Author : Jeanne Herring
Publisher : Arcadia Publishing
Page : 132 pages
File Size : 26,73 MB
Release : 2000
Category : Social Science
ISBN : 9780738506005
In this engaging new visual history showcasing Macon's African Americans, vintage photographs illuminate the contributions and achievements of black citizens who have lived and worked in the heart of Georgia for more than one hundred and fifty years. Local landmarks, such as the Douglass Theater and the Harriet Tubman Museum, and unique African-American communities, such as Summerfield and Pleasant Hill, are testament to the indelible mark left on Macon by its enterprising black residents.
Author : Earl Lewis
Publisher : Univ of California Press
Page : 299 pages
File Size : 40,25 MB
Release : 1991
Category : Biography & Autobiography
ISBN : 0520084446
Since the Civil War, African Americans have made great efforts to empower themselves. Focusing on Norfolk, Virginia, Earl Lewis shows how blacks have had to balance competing inclinations for conscious inaction and purposeful agitation as they sought to promote their own interests at home and in the workplace. In Their Own Interests presents a cross-section of southern urban blacks—the power-brokers and lesser-knowns, Garvey followers and communist enthusiasts—who came to live in Norfolk between the Civil War and the Civil Rights Movement. Lewis seeks to recreate the texture of African-American life by examining the lives of the people after they moved to the city—the jobs and assistance they secured, the houses, families, and institutions they built, the battles they waged, and the culture they shared. In Their Own Interests moves African-American urban and social history beyond the current intellectual crossroads. Drawing on a variety of sources, Lewis tells the interconnected story of race, class, and power in twentieth-century Norfolk. His study has far-reaching implications and should be of wide interest.

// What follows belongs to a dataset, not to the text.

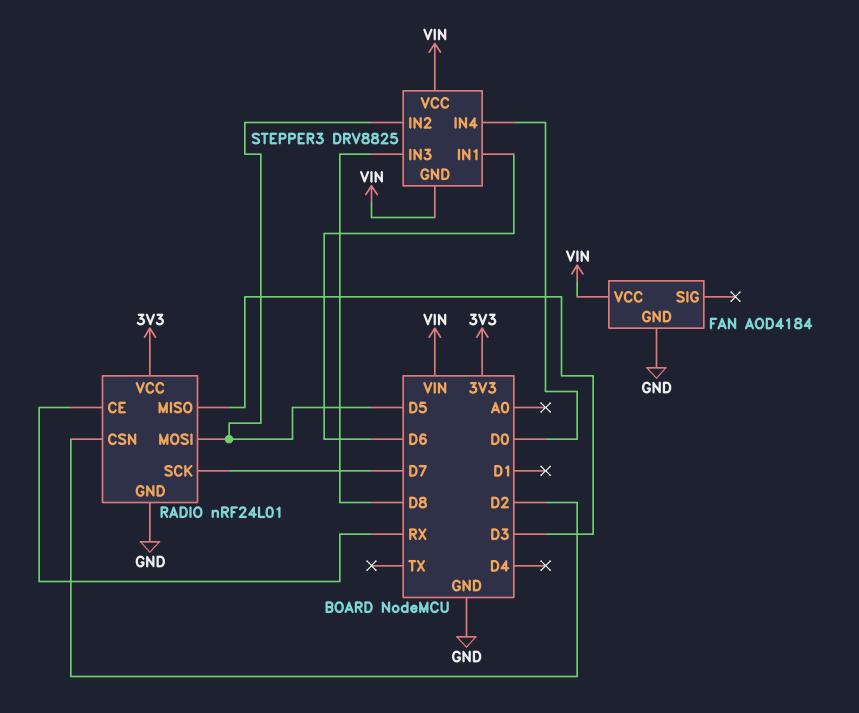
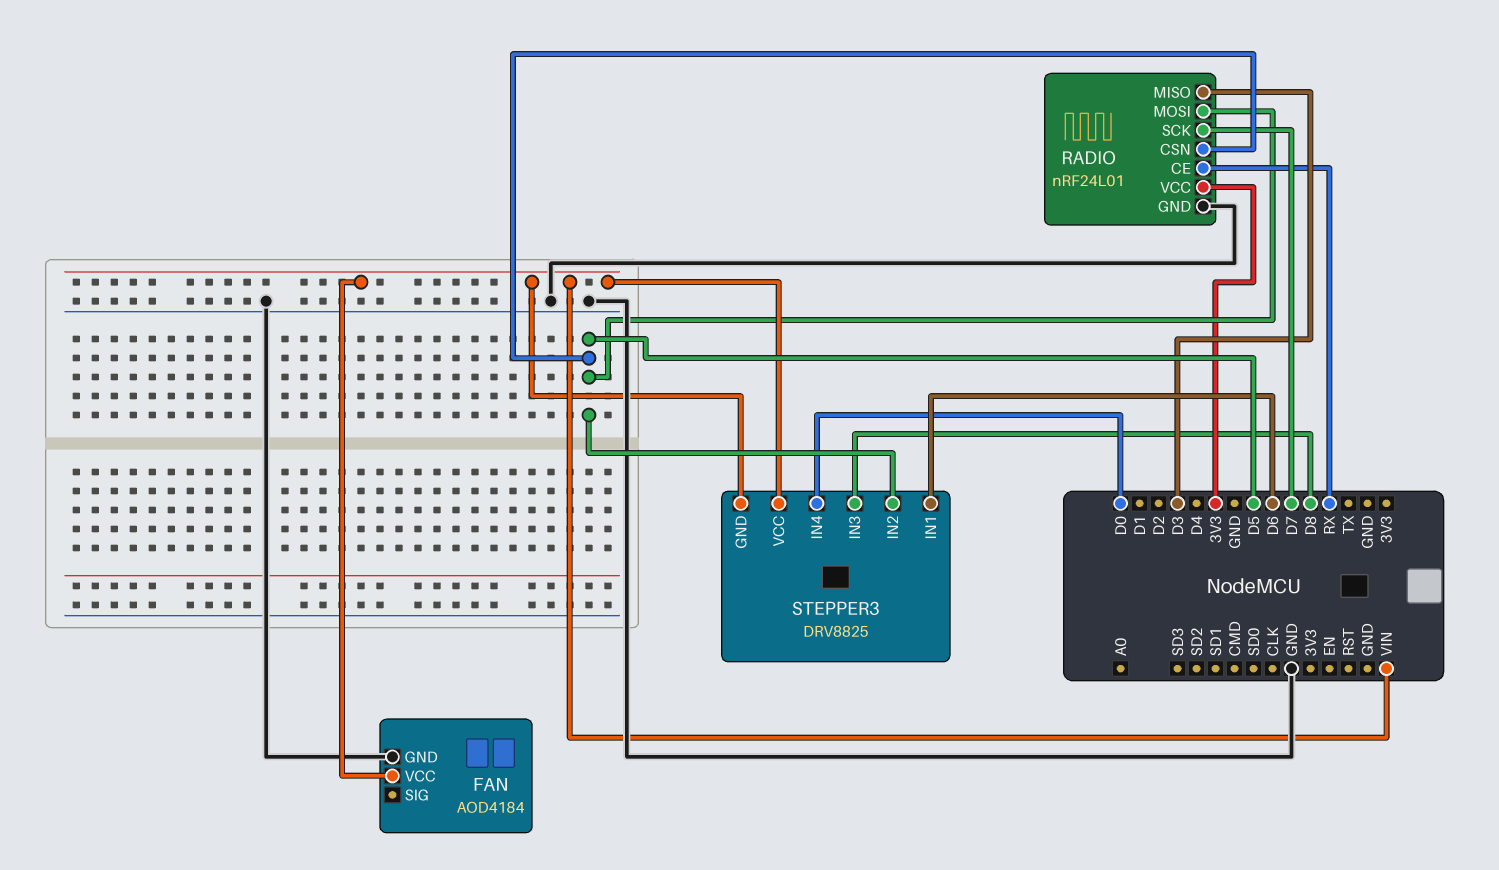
RADIO pin CSN: D2 -> D5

Author : Junior League of Norfolk-Virginia Beach
Publisher : Junior League of Norfolk-Viriginia
Page : 352 pages
File Size : 28,91 MB
Release : 1985-01-01
Category : Cooking
ISBN : 9780961476700
This award-winning cookbook serves up a collection of the most sumptuous recipes from Virginia. The 600 triple-tested recipes include an extensive seafood selection and classic, yet sophisticated dishes made of natural ingredients. Inducted into the McIlhenny Hall of Fame, an award given for book sales that exceed 100,000 copies.